The bottom line is that you never have to leave your chat window to analyze deep, enterprise-level document data.

1. Subscribe to this MCP and provide your watsonx URL, API Key, and Project ID.
2. Your AI agent uses the credentials to connect and verify access to your cognitive data collections.
3. You ask a complex question in plain language; the system runs the query and returns targeted answers drawn from your documents.

## Frequently Asked Questions

**How do I start searching with the watsonx Discovery MCP?**
You first need to provide your specific watsonx credentials and project ID. Once connected, you can use `query_discovery_content` by simply asking a natural language question.

**What if I want to know what data sources are available?
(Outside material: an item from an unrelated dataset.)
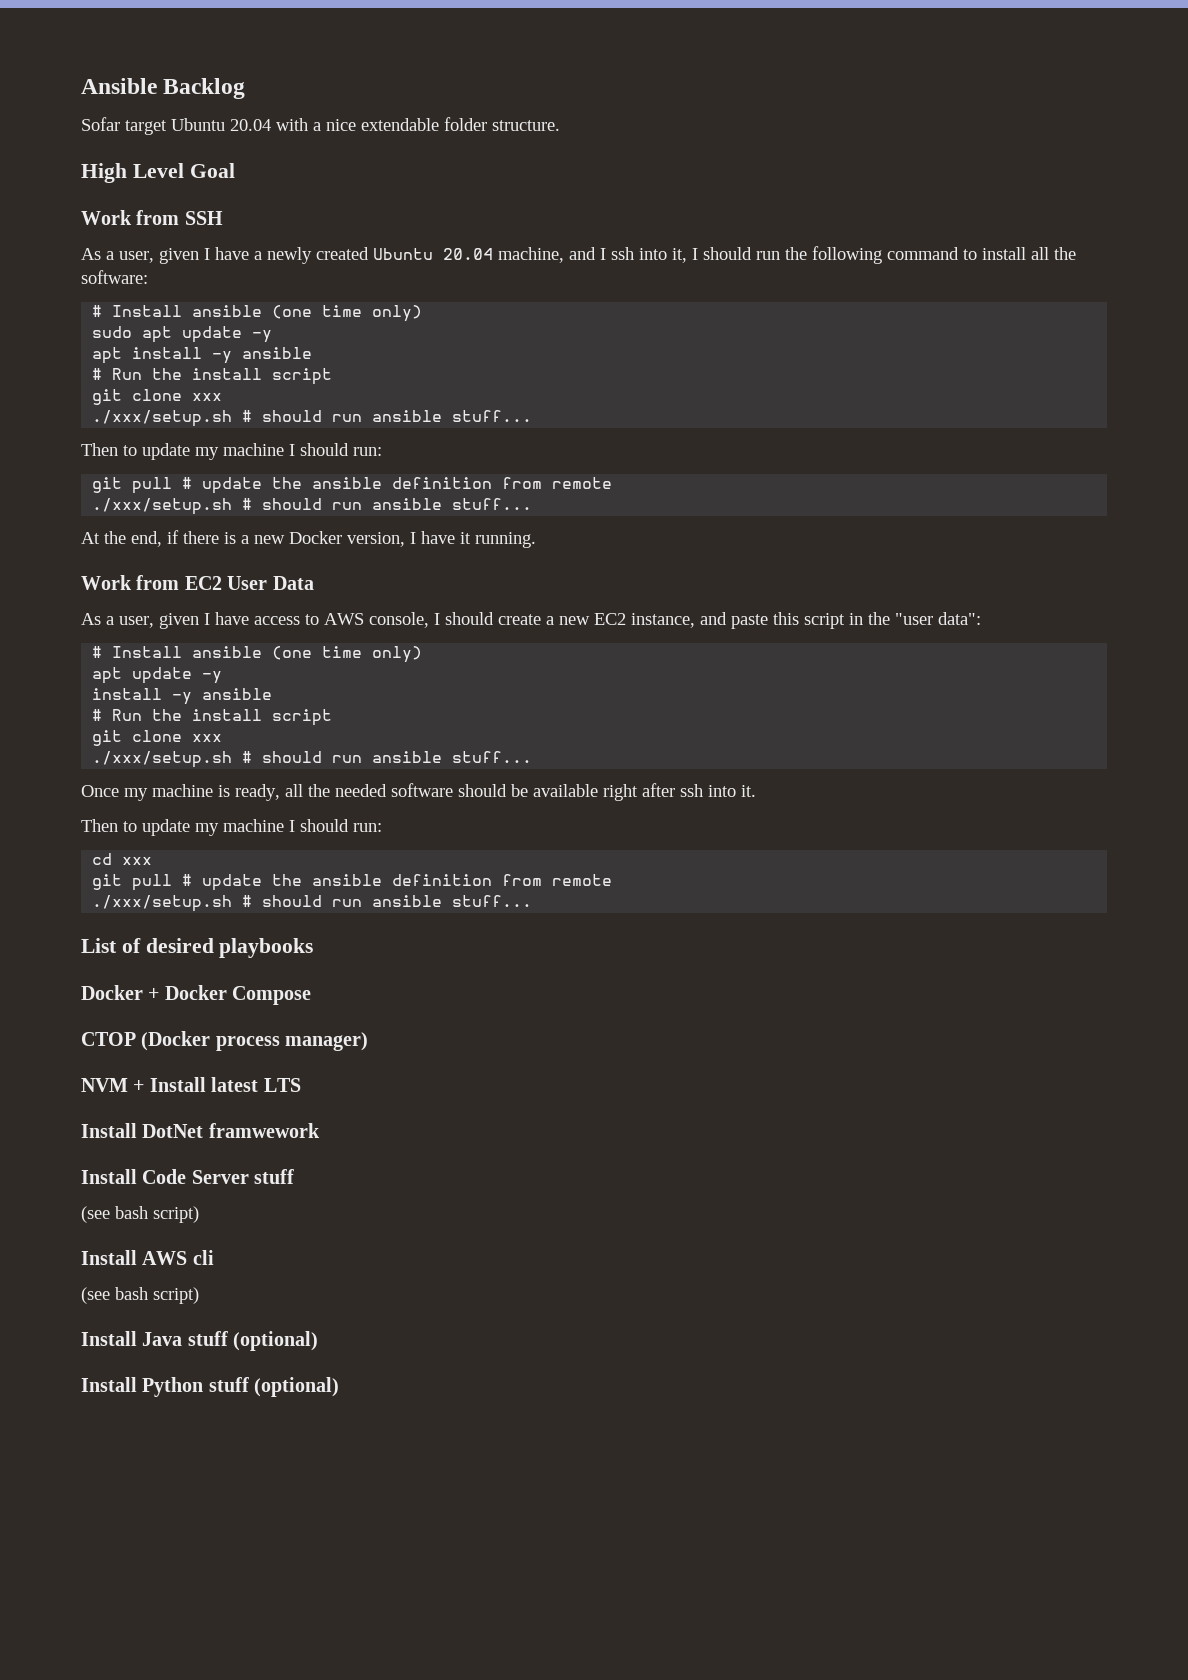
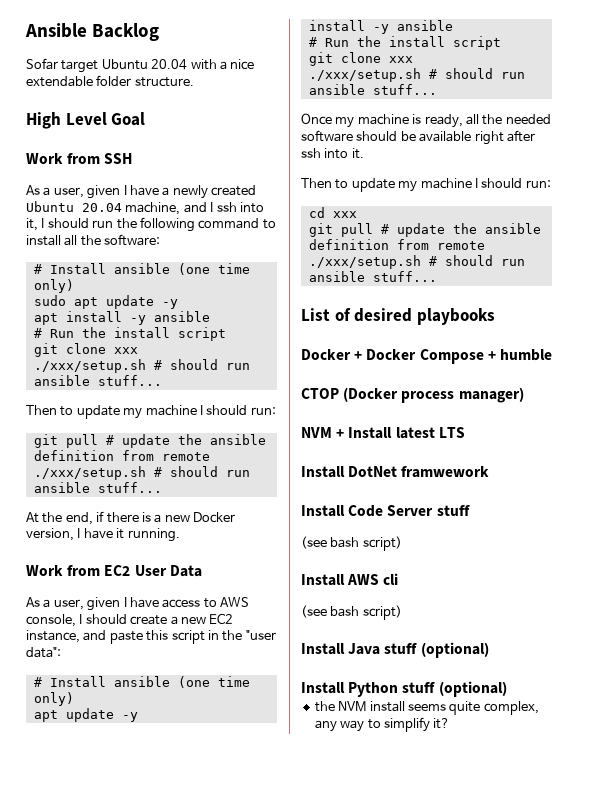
(312, 995) none -> [487,349,552,361] + humble
(340, 1387) none -> [314,701,539,715] [314,717,451,732] // the NVM install seems quite complex, any way to simplify it?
Do I need the watsonx Discovery MCP?**
Yes, use the `list_discovery_collections` tool. This function gives you an immediate inventory of every collection in your project so you can plan your query.

**Can this MCP help me check if a document is ready to be searched?**
Absolutely. Use `get_document_details` on the specific file ID. This tool retrieves the metadata and ingestion status, confirming it's indexed and available for querying.

**Does watsonx Discovery help with NLP analysis? Which tools are involved?**
The MCP lists active enrichments using `list_available_enrichments`. This tells you if the document has Sentiment or Entity tags applied, which enhances your ability to query.

**I have multiple documents. Can I search them all at once with watsonx Discovery?**
Yes. By using `query_discovery_content`, you can write a prompt that directs the agent to look across several collections simultaneously, consolidating the findings.